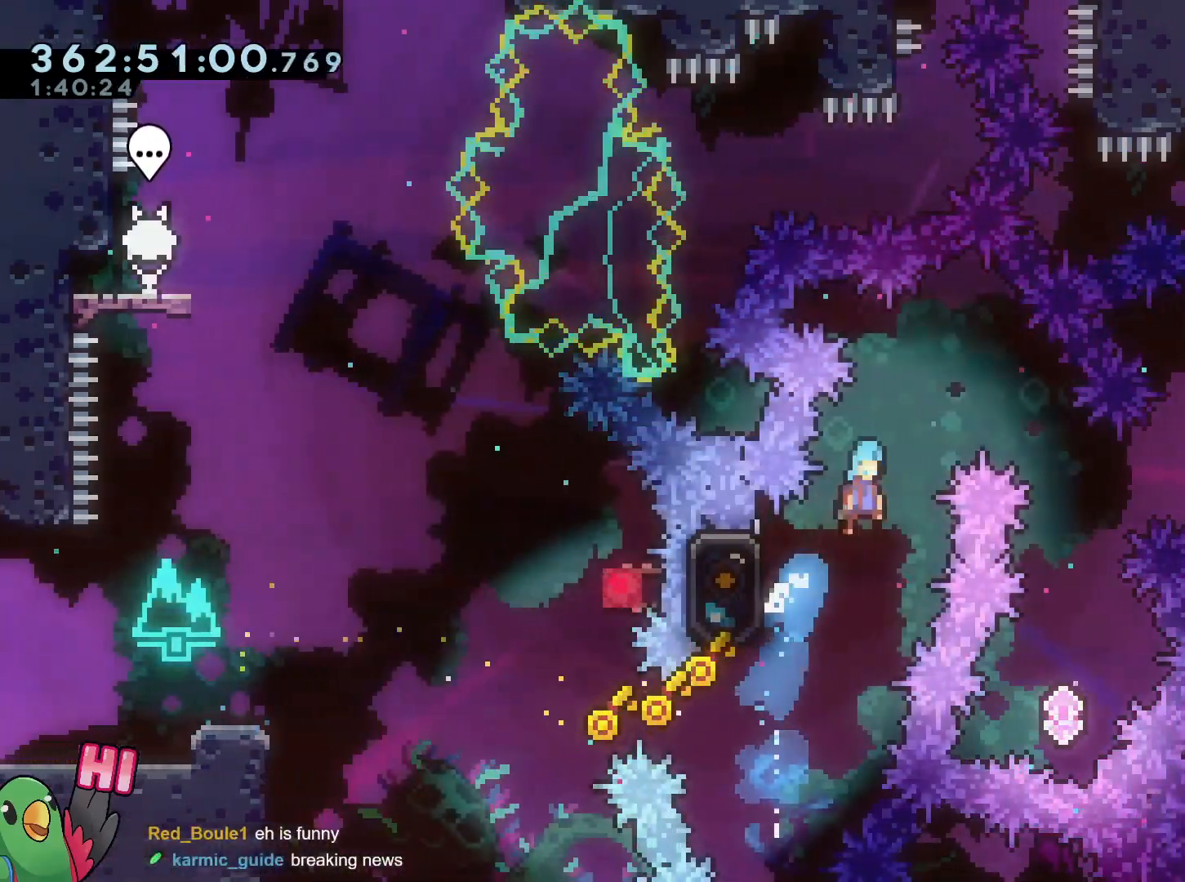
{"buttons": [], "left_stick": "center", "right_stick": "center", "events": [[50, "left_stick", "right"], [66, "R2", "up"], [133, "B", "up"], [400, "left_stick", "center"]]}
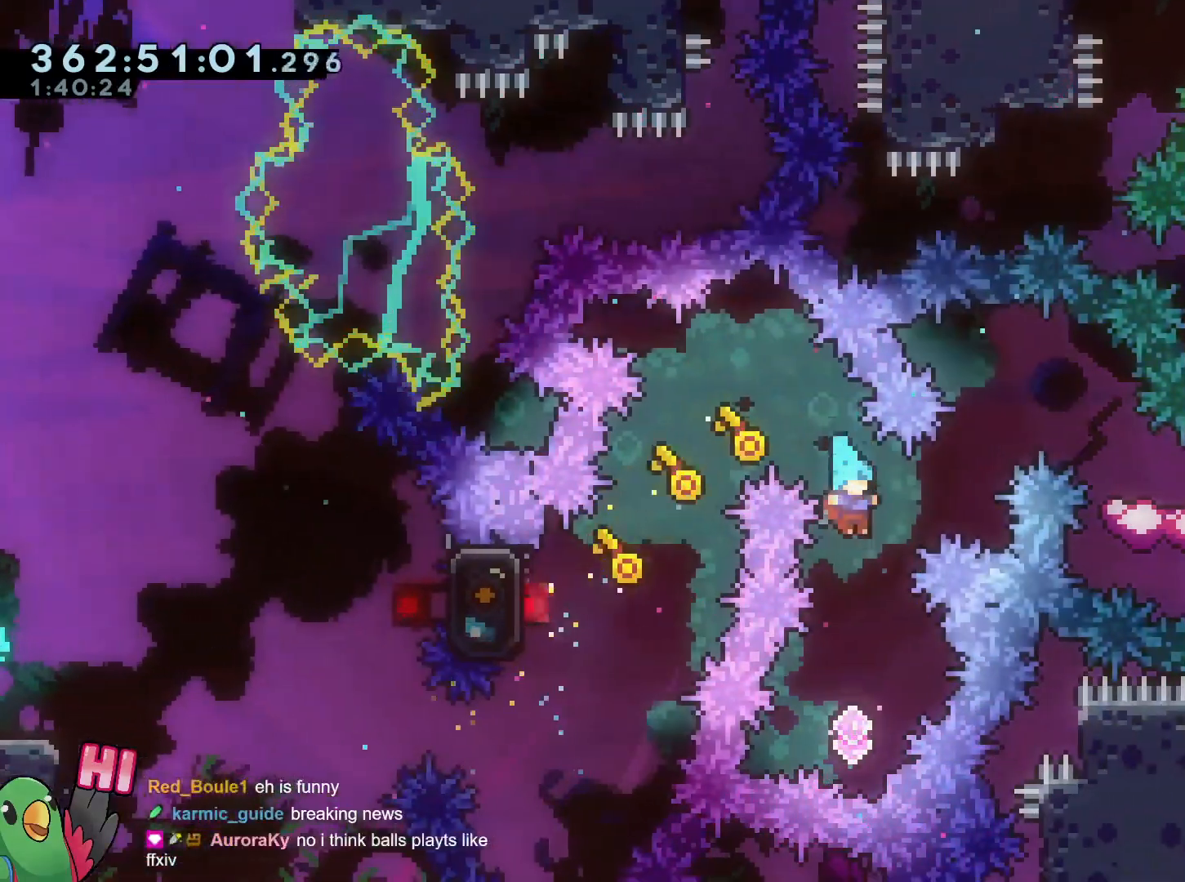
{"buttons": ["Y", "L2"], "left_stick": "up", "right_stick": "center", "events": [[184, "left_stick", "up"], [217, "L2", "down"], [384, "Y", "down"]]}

· · · · ·

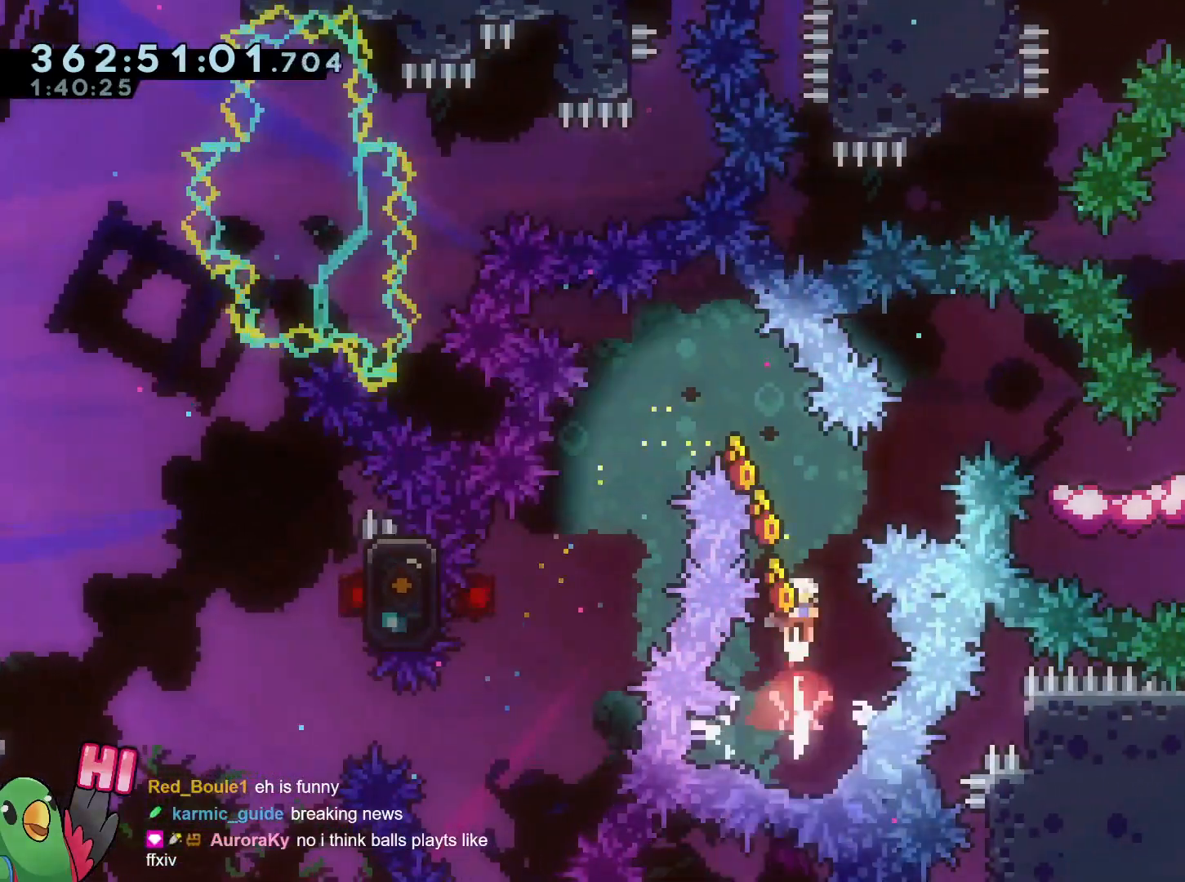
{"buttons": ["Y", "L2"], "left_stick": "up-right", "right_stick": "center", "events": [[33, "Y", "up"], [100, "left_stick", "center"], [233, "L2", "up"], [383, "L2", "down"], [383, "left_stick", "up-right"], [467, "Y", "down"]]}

· · · · ·

Across the records above, show each line containing the word "down".

• EXERCISE RESULT
{"buttons": ["Y", "L2"], "left_stick": "up", "right_stick": "center", "events": [[184, "left_stick", "up"], [217, "L2", "down"], [384, "Y", "down"]]}
{"buttons": ["Y", "L2"], "left_stick": "up-right", "right_stick": "center", "events": [[33, "Y", "up"], [100, "left_stick", "center"], [233, "L2", "up"], [383, "L2", "down"], [383, "left_stick", "up-right"], [467, "Y", "down"]]}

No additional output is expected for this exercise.